Just another example of that revolving door from industry to regulator and back again, to capitalize somewhere down the line on your own regulation that you have control over. Can you tell us the arguments that the FDA is making to release under-tested devices to the public? As far as you know, does it hold any ground, does it hold any substance to it?
The FDA’s argument is that the approval process for devices and drugs is incredibly cumbersome, it takes a long time, and it stifles innovation. Of course, there’s a little bit of credibility to that because most government agencies are very slow in their processes, and the FDA does require quite a bit of testing for drugs, years sometimes. But it doesn’t mean that we should be fast tracking products onto the market if they’re not safe, because you’re playing with human lives here, and if they’re not tested and they go on the market, people are likely going to get sick or possibly even die, Peter.
Right, it sounds good in the concept to get it out as fast as possible, but if they’re not tested … I mean, does the FDA have a record of releasing devices and drugs into the public that turned out to be ineffective, or as you said, in some cases even lethal?
Yes, they do have a record of doing so because they fast track things so much. We’re unable to tell exactly how many devices result in death and injury because there’s no national database that tracks these devices in people, so people may be going in for a metal-on-metal knee replacement and they might be getting sick from it, but it’s unclear whether the correlation will be made by the doctor or if it is made, it’s unclear whether the public will be notified and people can pool their information to find out how many people are getting sick.
But this does happen. I can give you one example. There are stents that are used to treat patients suffering from brain aneurysms. People have died from those devices, Peter.

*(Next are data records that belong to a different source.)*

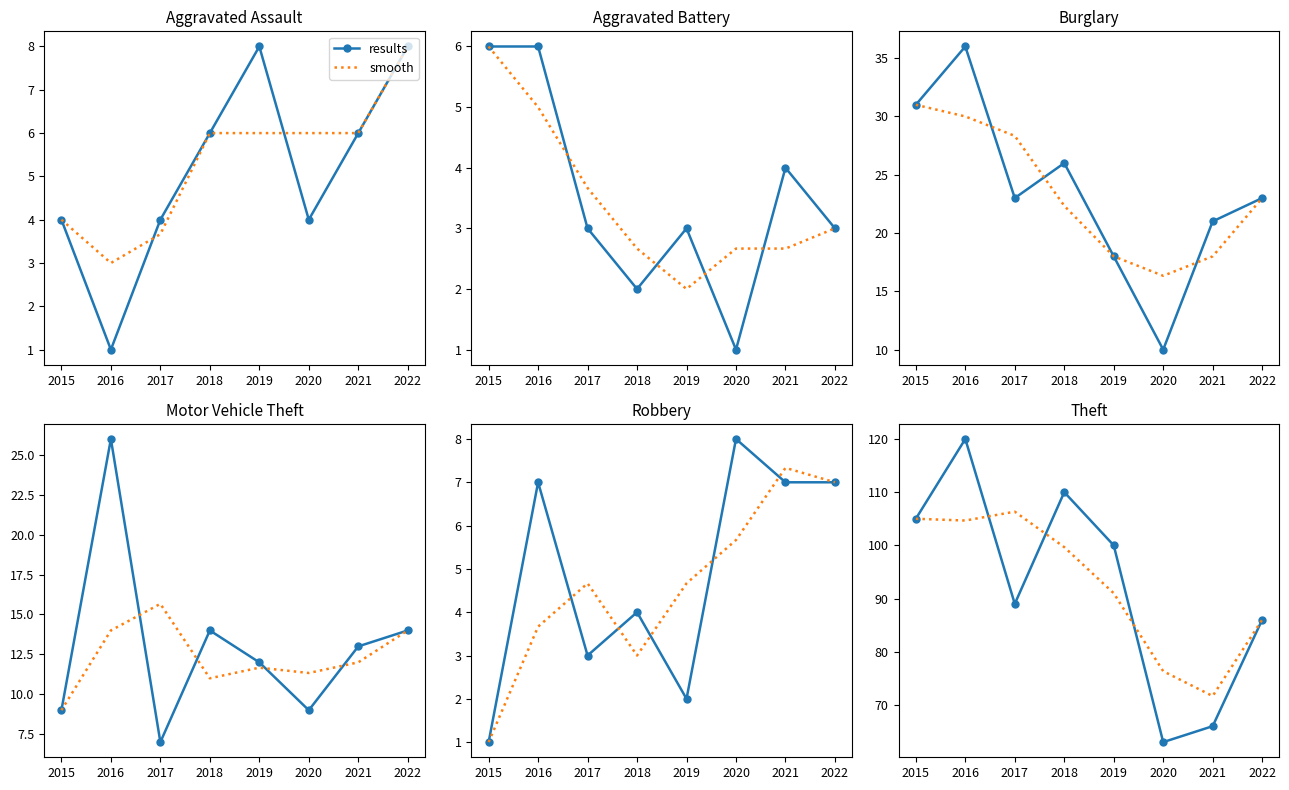

List the labels in order of results value, smallest first.

2020, 2021, 2022, 2017, 2019, 2015, 2018, 2016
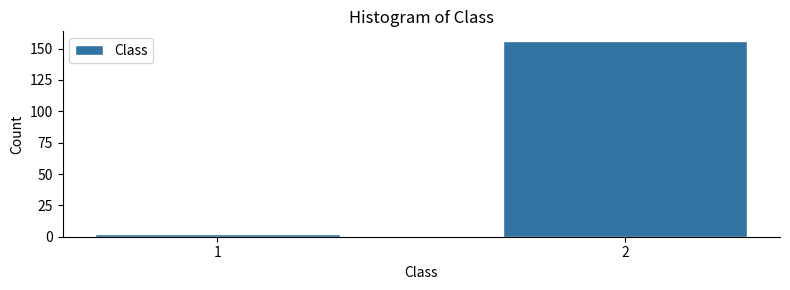

Reading left to right, extract all data points from this chart.

1=2	2=156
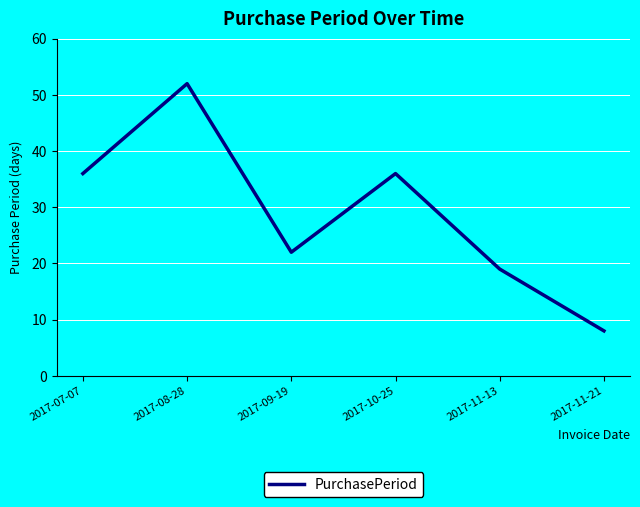

What is the average value?

29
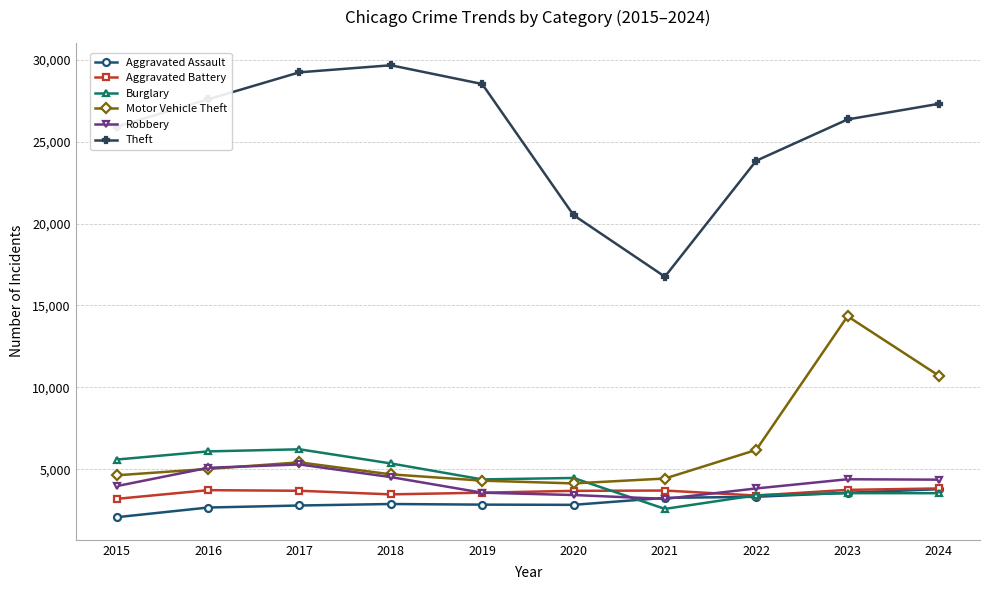

What is the average value of the Burglary series?

4514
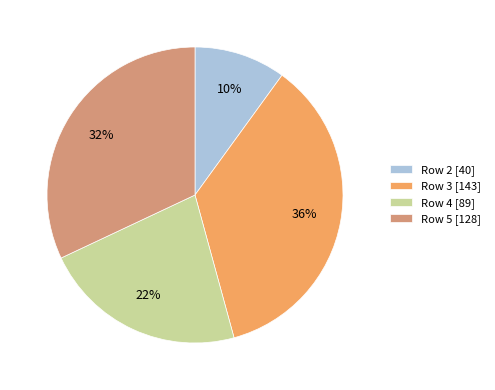

True or false: Row 2 [40] accounts for 10% of the total.

True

Yeah, I mean, the FDA uses the statute called the 510(k) to get some medical devices into the market faster, and this is what Dr. Gottlieb wants to expand. How effective were those devices released using the 510(k)?
As I said, it’s unclear how many were effective or ineffective, but I can tell you that 95 to 98% of all medical devices that are on the United States market, meaning they are for sale, those have been fast tracked under the FDA’s 510(k) program. A majority of these devices on the market have not been tested, there’s no clinical trials, and we don’t know whether or not they are safe. These devices are classed in three different tiers, with the class three classification being the most serious devices. These are high-risk devices that support life. Things like pacemakers and heart valves, these require more testing, but that’s about 1 to 2% of all devices. A majority of the devices on the market are being tested once they’re inside of a patient’s body. There’s no way of knowing what happens once you do that.
These patients are rolling the dice and unfortunately they don’t even know that they’re rolling the dice because they assume that their doctors and the FDA, which has given its stamp of approval here by fast tracking it, have done their job in researching these products, but that’s not the case here, and patients unfortunately do end up dying or having health problems for life as a result, Peter.